Exercise:
Repeat each entry as written and leave the images out of the copy.

Given data:
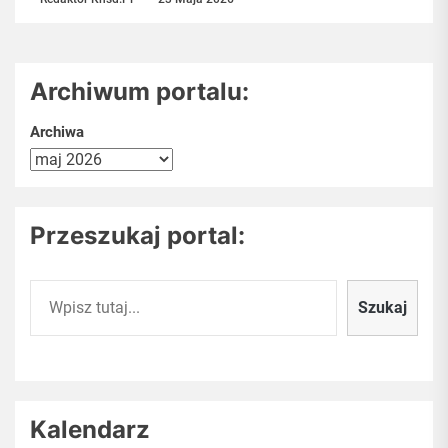
procesu spalania...
Archiwum portalu:
Archiwa
Przeszukaj portal:
Szukaj
Szukaj
Kalendarz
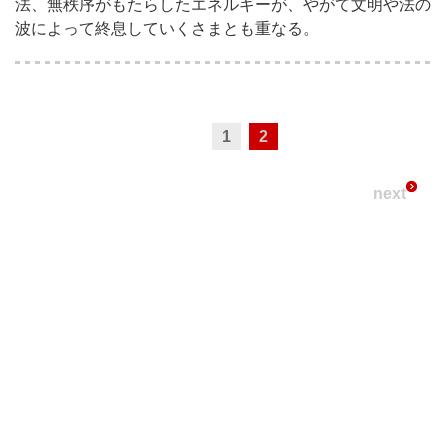
法、無秩序がもたらしたエネルギーが、やがて文明や法の
波によって終息していくさまとも重なる。
1
2
next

Exercise output:
procesu spalania...
Archiwum portalu:
Archiwa
Przeszukaj portal:
Szukaj
Szukaj
Kalendarz
法、無秩序がもたらしたエネルギーが、やがて文明や法の
波によって終息していくさまとも重なる。
1
2
next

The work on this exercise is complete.